Dirty Jokes and Sexual Harassment
According to federal regulations and NJ Employment Attorneys, an employer cannot discriminate in the workplace on the ground of religion, race, national origin, and/or sex. With this in mind, it’s important to understand some of the responsibilities of an employer when it comes to sexual harassment and dirty jokes or vulgar language.
Does a dirty joke fit the bill for a sexual harassment charge?
In general, sexual harassment in the workplace has to be enough to create a hostile work environment due to the individual’s conduct (i.e. dirty joke). It has to be directed towards the claimant for it to have any validity in the court of law. Of course, there’s a lot more to the equation based on the underlying civility code, where not all sexual and/or profane language can be used to claim harassment.

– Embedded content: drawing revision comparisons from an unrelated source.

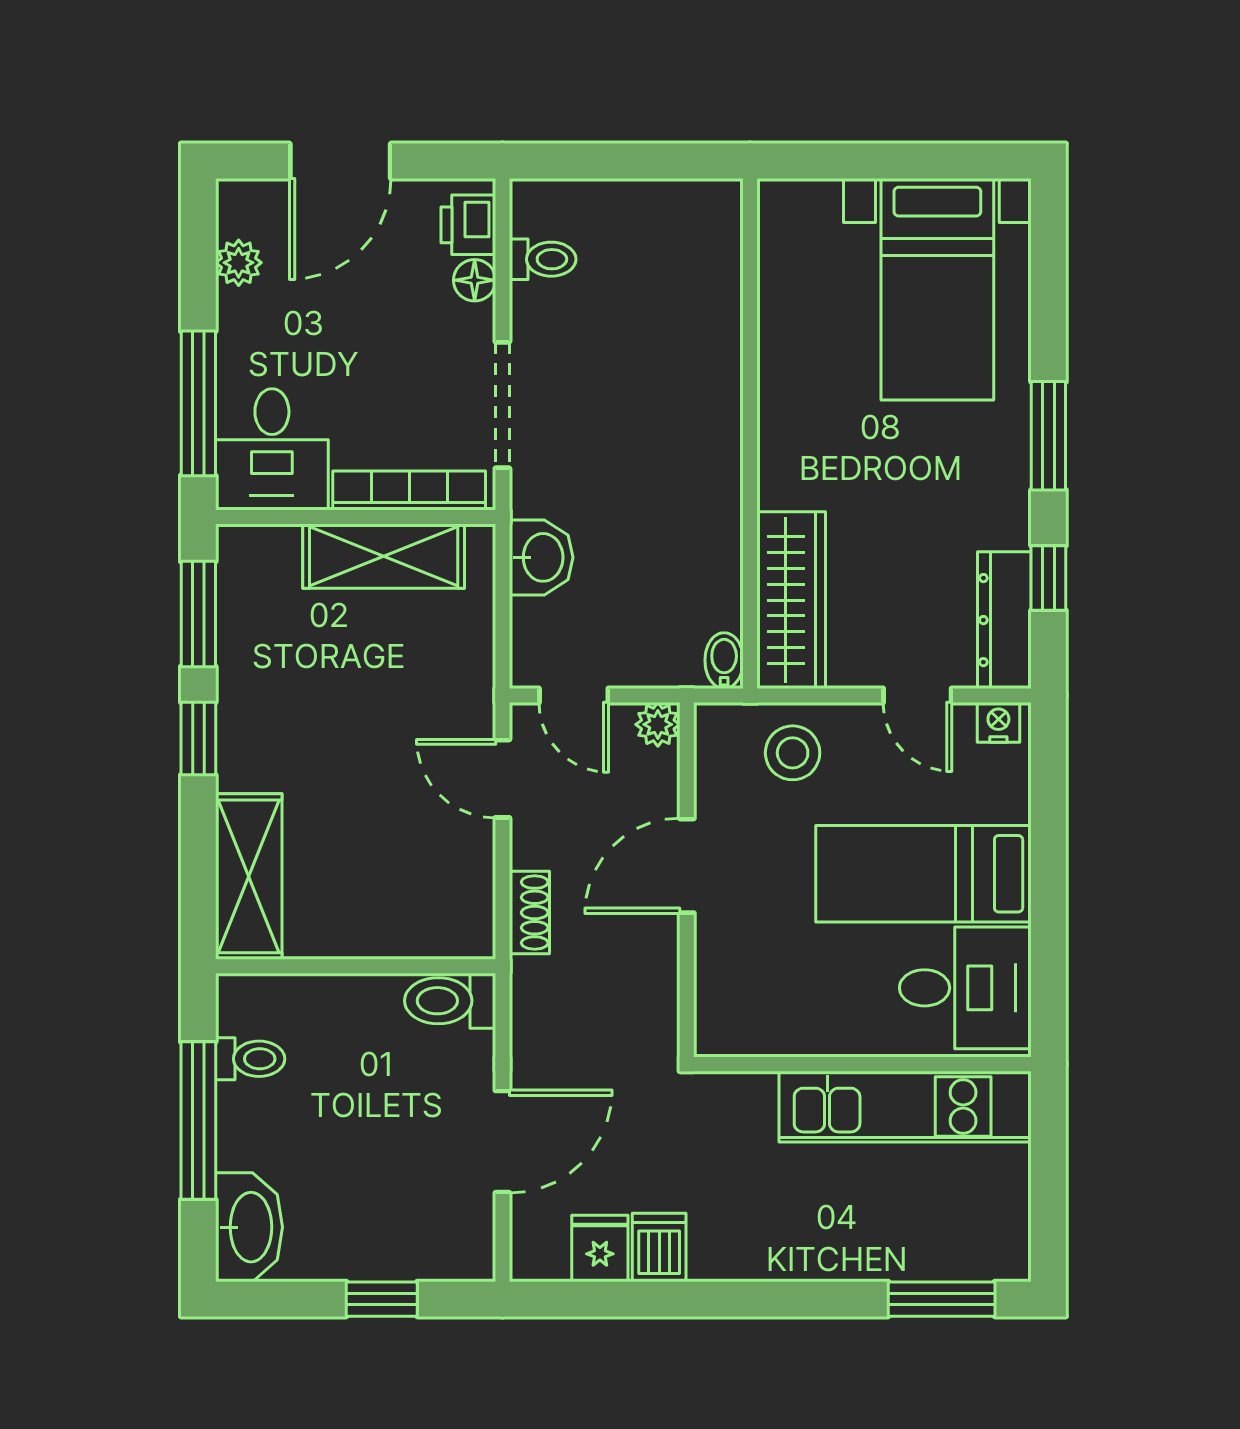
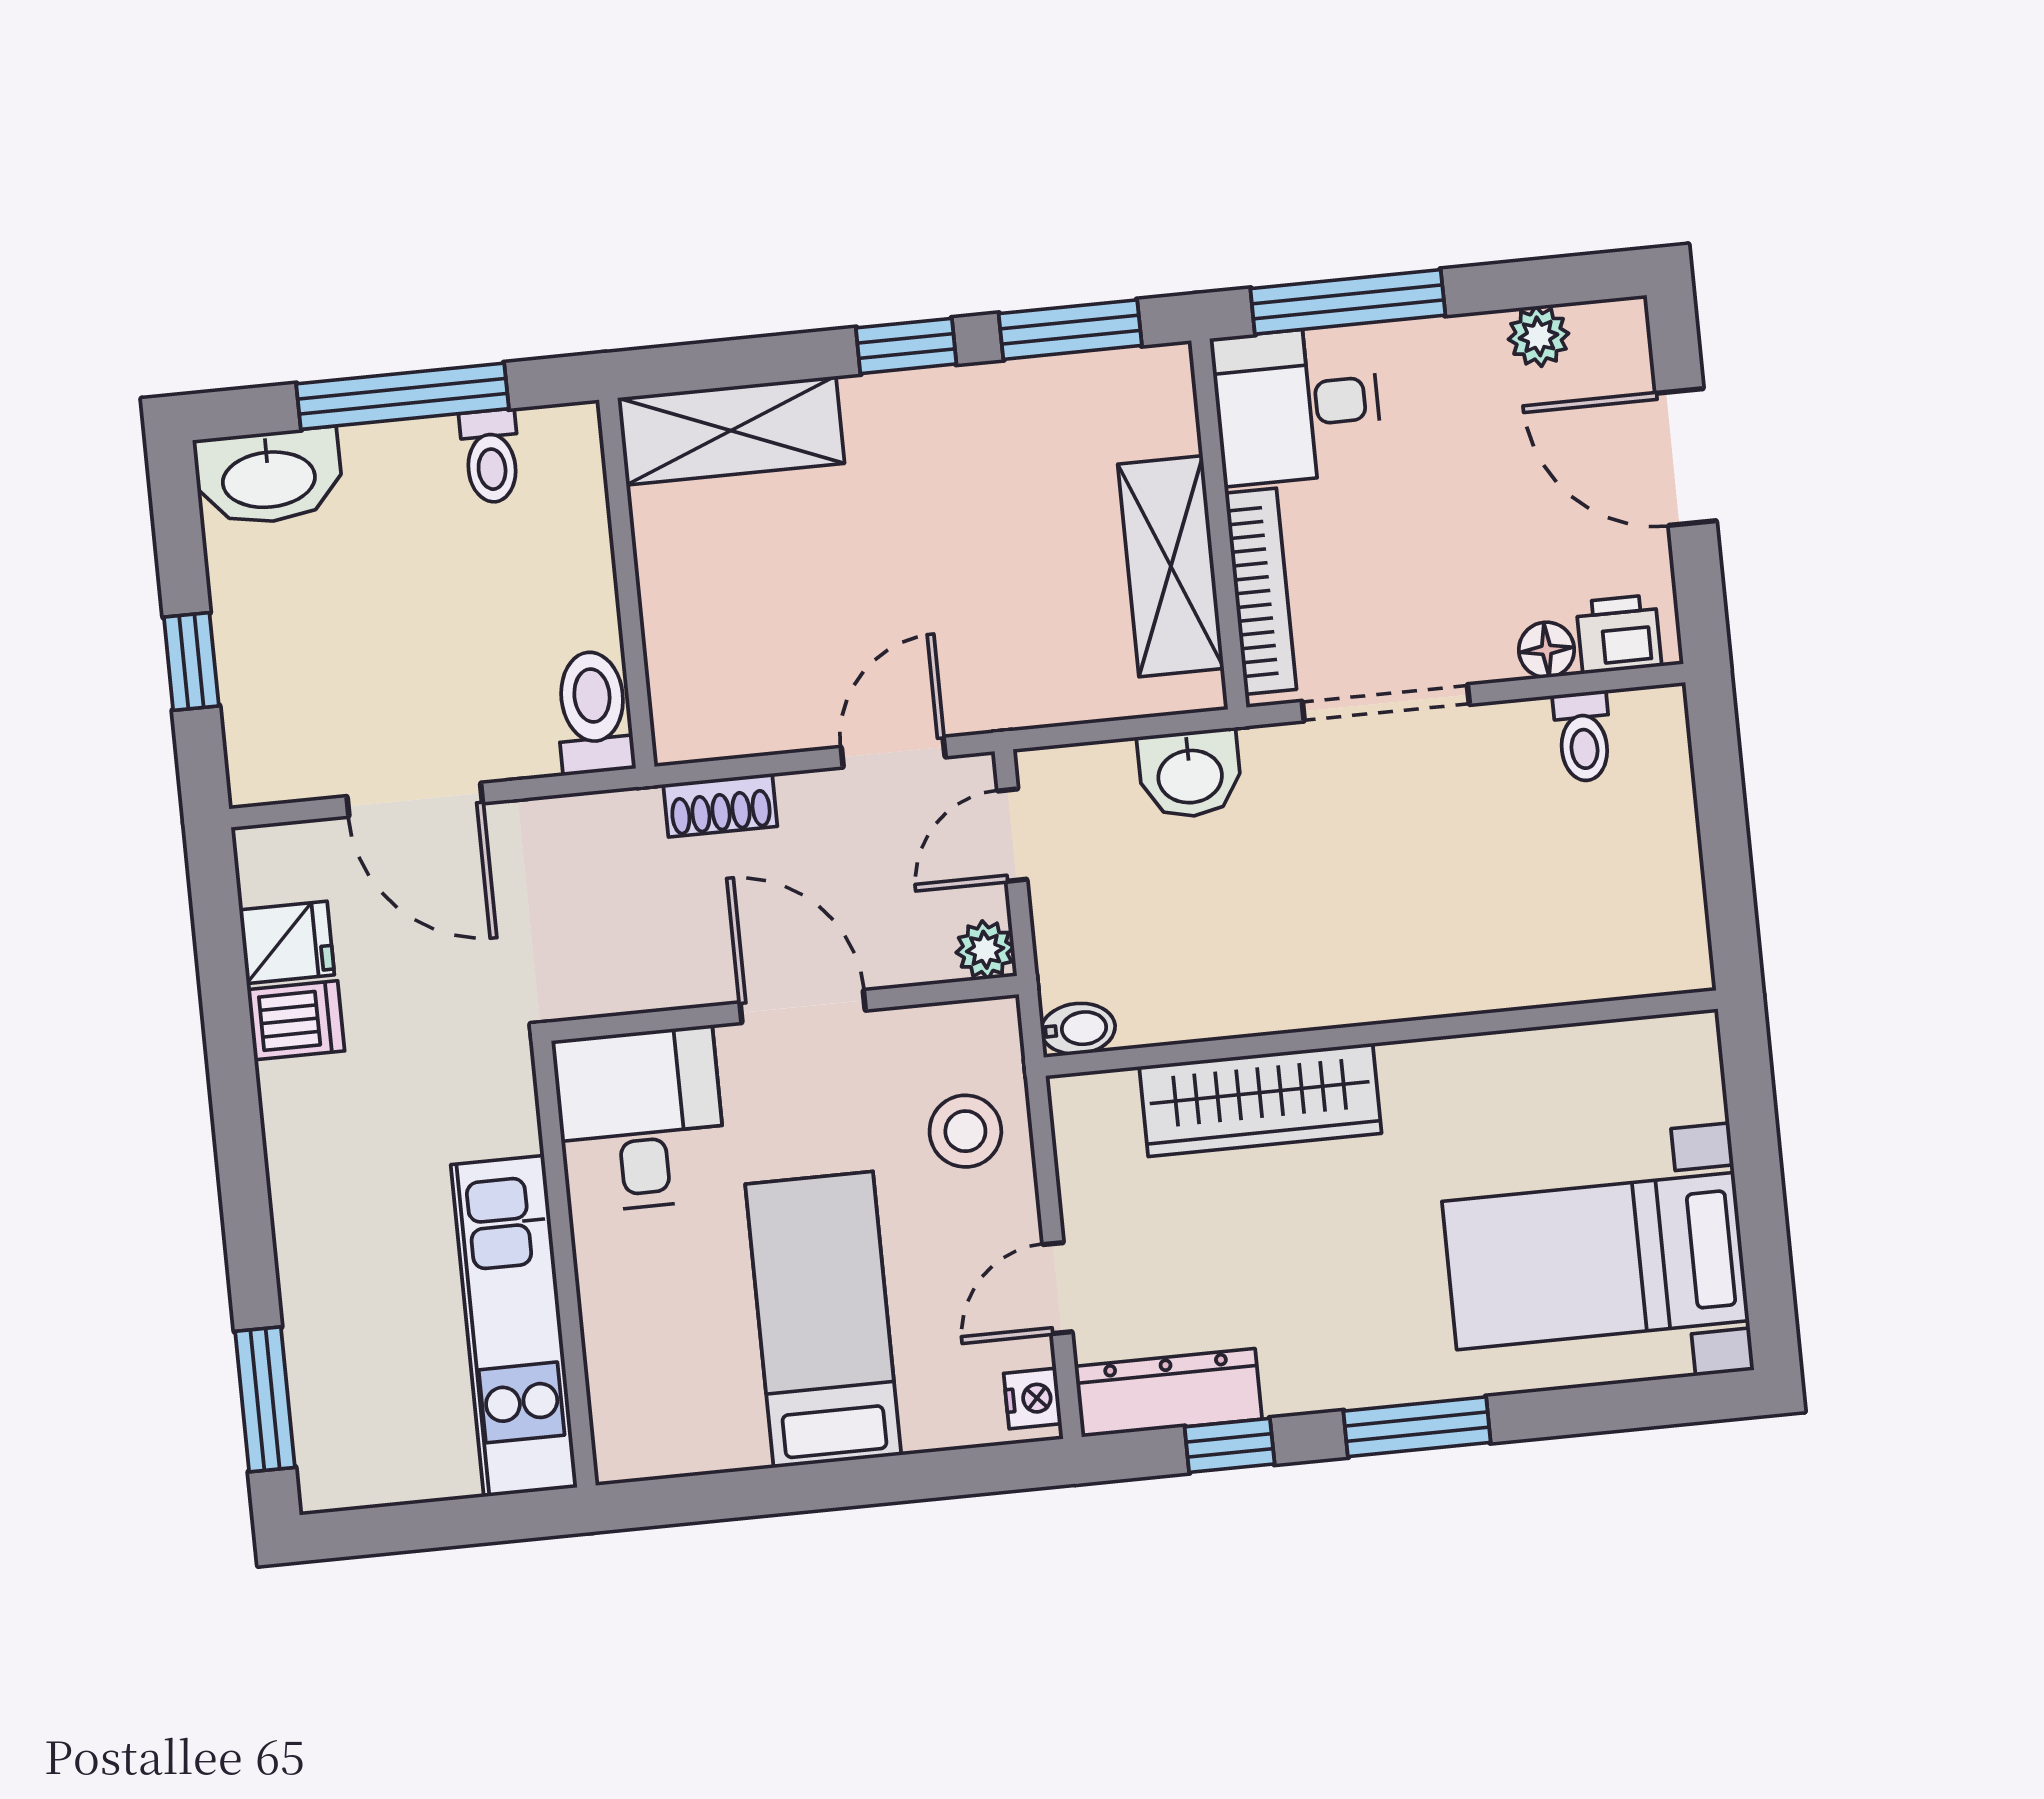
wardrobe: (791, 600) -> (1260, 1100), moved
desk: (965, 988) -> (640, 1119), moved, turned 180

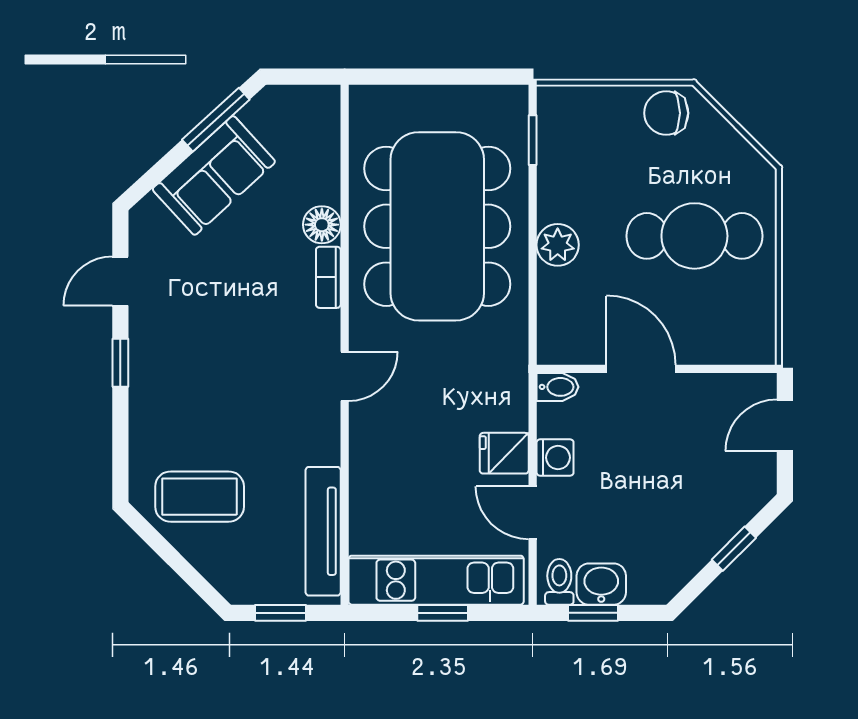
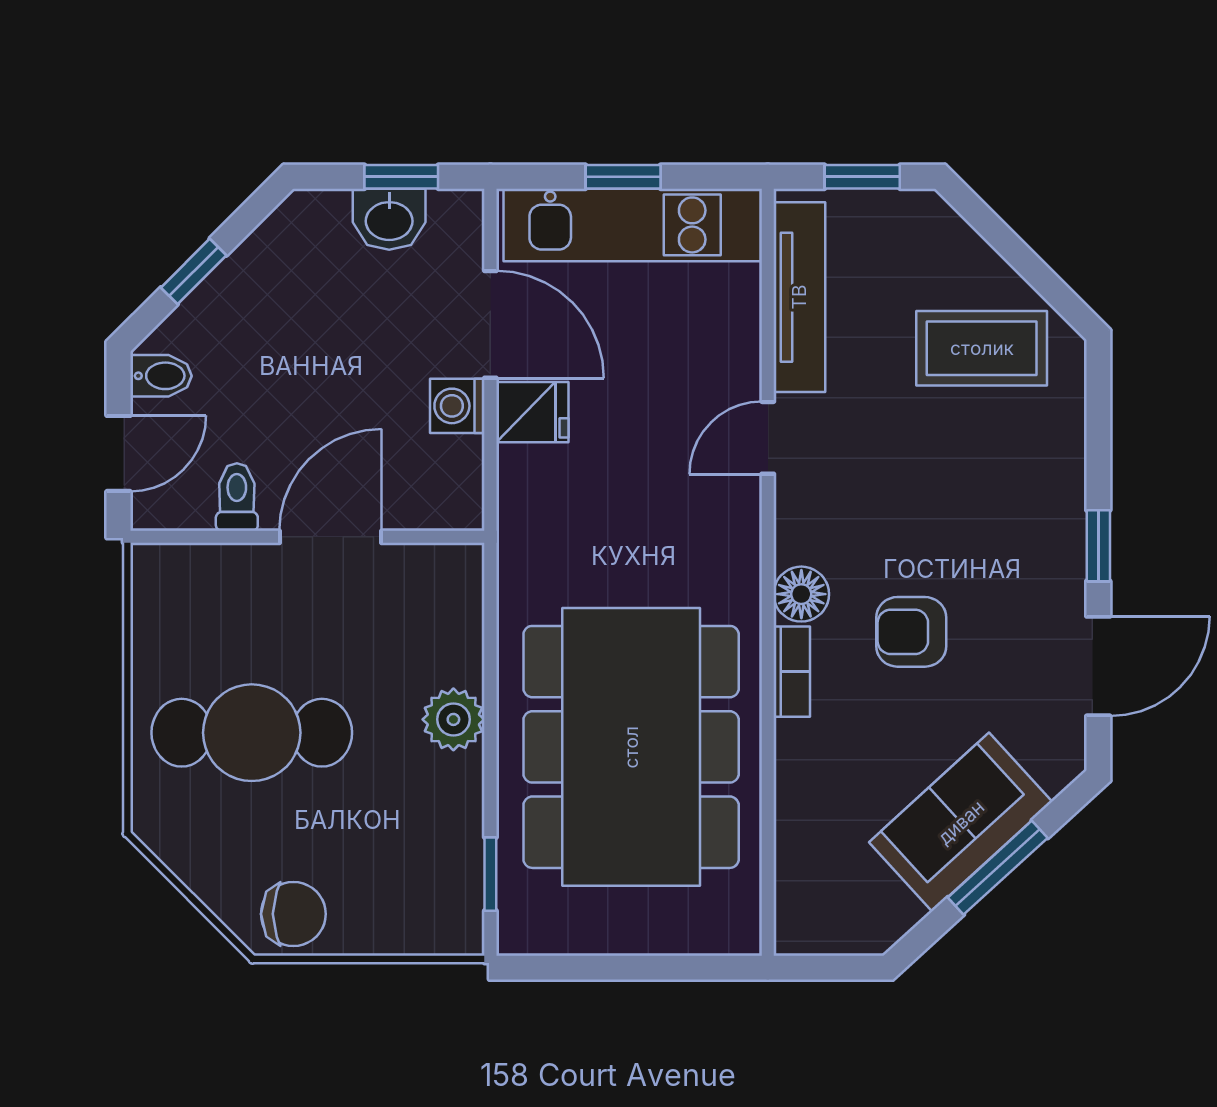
window: (216, 120) -> (998, 868), moved
floor lamp: (322, 225) -> (801, 594), moved
door: (120, 281) -> (1098, 666), width x1.38
armchair: (247, 304) -> (911, 632), added
door: (641, 369) -> (331, 537), swing flipped
door: (345, 376) -> (768, 438), moved
bidet: (557, 387) -> (161, 376), moved, turned 180
door: (533, 513) -> (490, 324), width x1.37
toilet: (559, 582) -> (237, 497), moved, turned 180

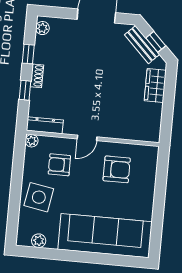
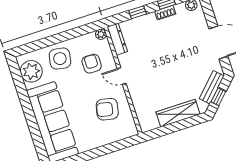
shoe rack: (37, 76) -> (165, 13), moved
wardrobe: (155, 86) -> (178, 113), width x1.50
armchair: (117, 169) -> (107, 109), turned 102
plant: (39, 241) -> (31, 71), width x1.88, depth x1.88

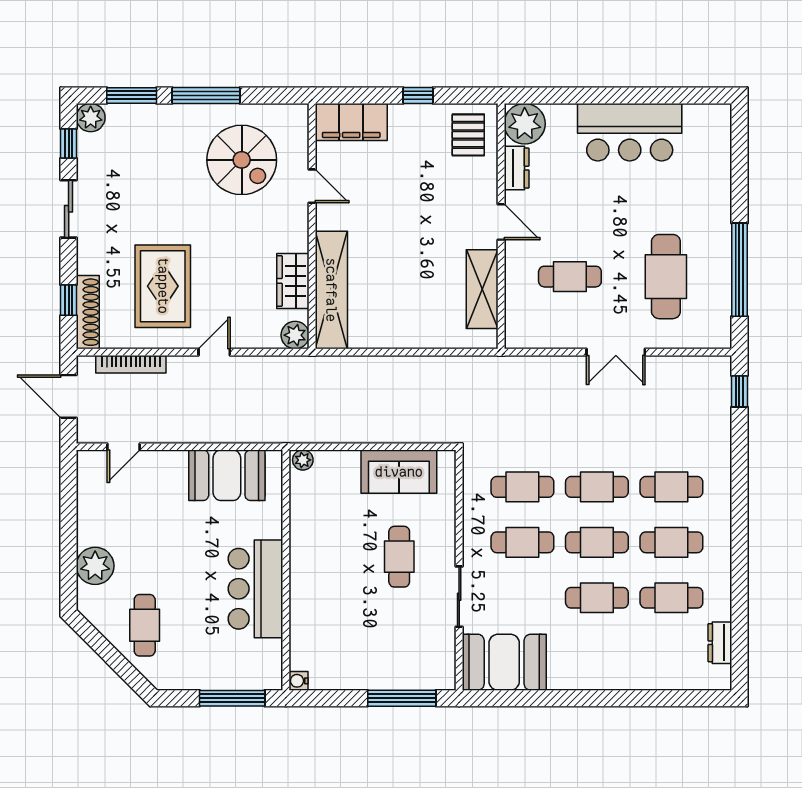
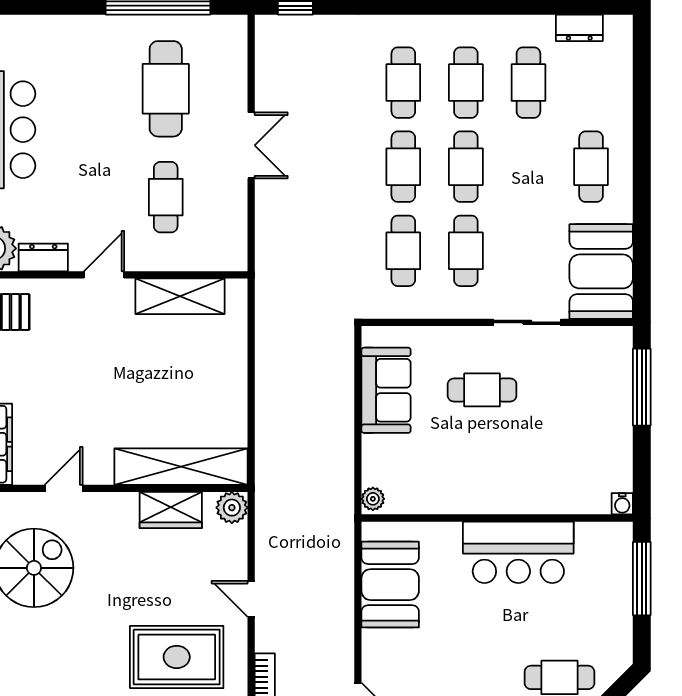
cafe table: (666, 277) -> (166, 89), turned 90
cafe table: (597, 598) -> (591, 167), moved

The best way to determine what’s allowed and what’s not is to look at recent cases on similar issues.
A case in Alabama look at vulgar language and whether it could be seen as sexual harassment. In this case, the claimant stated she was one of two women working in the shipping facility at the time and some of her male co-workers were creating a hostile work environment with their vulgar language. She stated this was an ongoing issue and was something she had complained about to her manager. In her eyes, most of the language was generalized vulgarity but there were moments where it had been gender-specific. However, at no stage was it directed towards her.
It’s important to look at the last point as it was one of the main reasons for it not being deemed as sexual harassment. The court stated if the harassment claim was legitimate, it would have been directed towards her. Since it was not, the vulgar language was more generalized and not used to harass.
It’s best to look into some of the key factors that pertain to any case of this nature especially with dirty jokes.
The court is going to take a look at a few things such as:
* Types of Profanity (i.e. Dirty Jokes)
* The Level of Hostility in the Workplace
* Intent to Discriminate Against Plaintiff(s)
Even in cases where all three boxes are ticked, it can still lead to inefficient results where the claimant doesn’t win.
Additional factors have also come into action in previous cases when it comes to vulgar language or dirty jokes.
* Use of Gender-Specific Jokes/Language
* Context of Vulgar Conduct
* Employer’s Response to Vulgar Conduct
All of these variables have a role to play in the grand scheme of things before the employer/employee can be convicted.
As in most situations when it pertains to the law, it is always going to come down to the case’s merits and how valid the claims are. It’s best to avoid dirty jokes in such settings for the betterment of all parties.